How to Handle Incident Management Like a Boss


by Sidharth Suri
June 1, 2016

Incident management can be like a jigsaw puzzle. The right pieces need to fit into place to see the complete picture. ITIL® defines an incident as

“An unplanned interruption to an IT service or reduction in the quality of an IT service. Failure of a configuration item that has not yet affected service is also an incident – for example, failure of one disk from a mirror set.”

Resolving incidents is definitely not for the faint of heart. You must look at incidents critically and face the (potentially) significant problems. Time is money, and by not having a plan for resolution, you could be burning countless dollars trying to find a solution. 

Stick with the Basics

Incidents come from all directions. But, no matter the source, the steps are always simple and basic:

Identify and Log the Incident. You may receive the incident via your self-service portal, meaning that logging the incident is already done for you. If not, it’s the service desk team's job to properly log the incident so it's in the system. Incidents can be reported in a variety of ways: phone call, email, text, social media, and so on.
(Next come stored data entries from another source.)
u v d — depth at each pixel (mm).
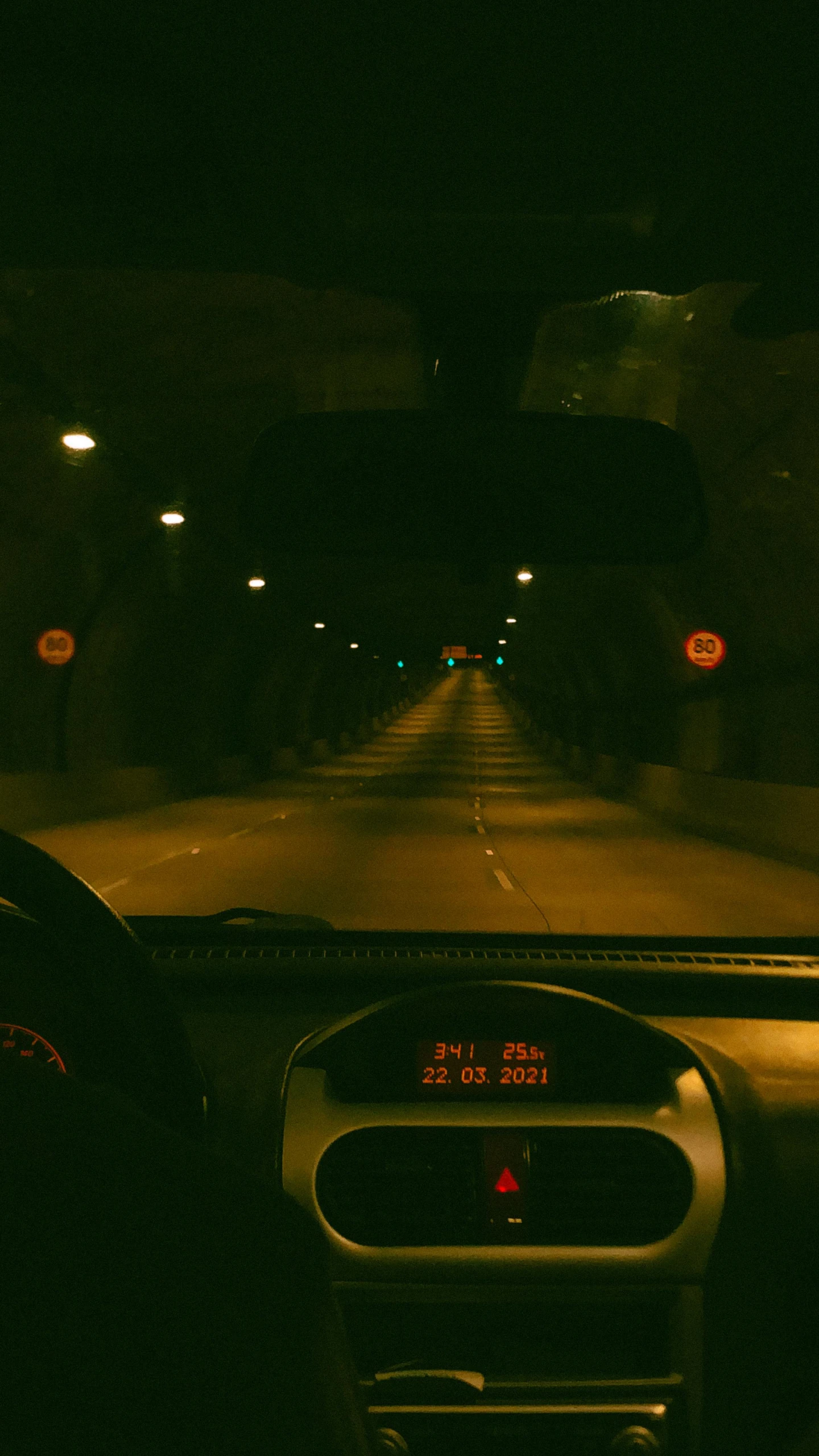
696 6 3150
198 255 4156
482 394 4160
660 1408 2688
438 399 4258
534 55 3369
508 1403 2662
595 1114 2818
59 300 13789
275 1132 2855
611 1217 2779
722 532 26281
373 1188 2814
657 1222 2779
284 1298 789
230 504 28203
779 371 16016
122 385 17312
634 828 32375
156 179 3709
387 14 3180
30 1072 739
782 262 4055
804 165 3604
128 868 20062
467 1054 2914
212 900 15703
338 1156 2824
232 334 15031
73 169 3711
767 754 31375
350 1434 826
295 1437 759
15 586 27578
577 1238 2779
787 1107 3135
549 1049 2916
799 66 3324
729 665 34281
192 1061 2066
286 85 3408
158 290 13492
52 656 30719
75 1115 725
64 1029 2461
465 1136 2812
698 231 3904
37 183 3758
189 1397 687
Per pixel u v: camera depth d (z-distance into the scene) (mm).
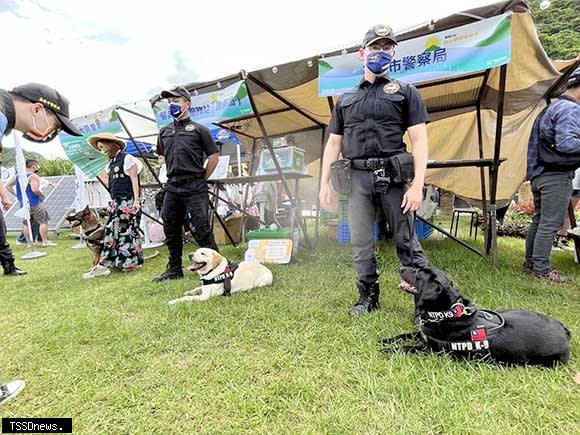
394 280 2617
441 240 4344
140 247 3617
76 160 4652
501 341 1372
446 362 1404
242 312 2119
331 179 2029
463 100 4062
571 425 1062
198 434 1109
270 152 3434
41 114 1443
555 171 2434
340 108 2047
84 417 1224
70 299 2570
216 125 4672
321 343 1655
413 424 1090
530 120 3979
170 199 2955
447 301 1444
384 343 1604
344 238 4199
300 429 1100
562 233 3656
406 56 2346
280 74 2979
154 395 1324
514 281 2430
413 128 1855
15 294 2830
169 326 1950
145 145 6285
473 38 2162
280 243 3551
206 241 2988
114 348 1706
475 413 1126
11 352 1718
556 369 1329
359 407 1188
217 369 1484
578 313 1875
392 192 1888
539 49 2574
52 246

It’s the service desk team's job to properly log the incident.
Tweet: It’s the service desk team's job to properly log the incident. @ThinkHDI

Monitoring—that is, using technology that watches systems for unexpected changes—can predict potential incidents before an outage occurs or automatically log a ticket when an incident occurs. It’s important to ensure the monitoring tool creating an incident provides classification and relevant data (provided from configuration management) so the IT team can address the issue without having to do extra legwork to get the details. In any case, the incident needs to be logged and the information noted should include:

  • Incident reporter (i.e., a customer/user ID)
  • When it happened
  • What happened
  • A unique ID for the ticket itself
  • Any available information about the configuration item and affected services

Assign a Logical Category. Know what issues are present and keep track of small bugs just the same as the big ones. Categorizing is critical for effective problem management. It helps to produce valuable reports that problem investigation teams can leverage to identify trends and emerging issues that need to be addressed.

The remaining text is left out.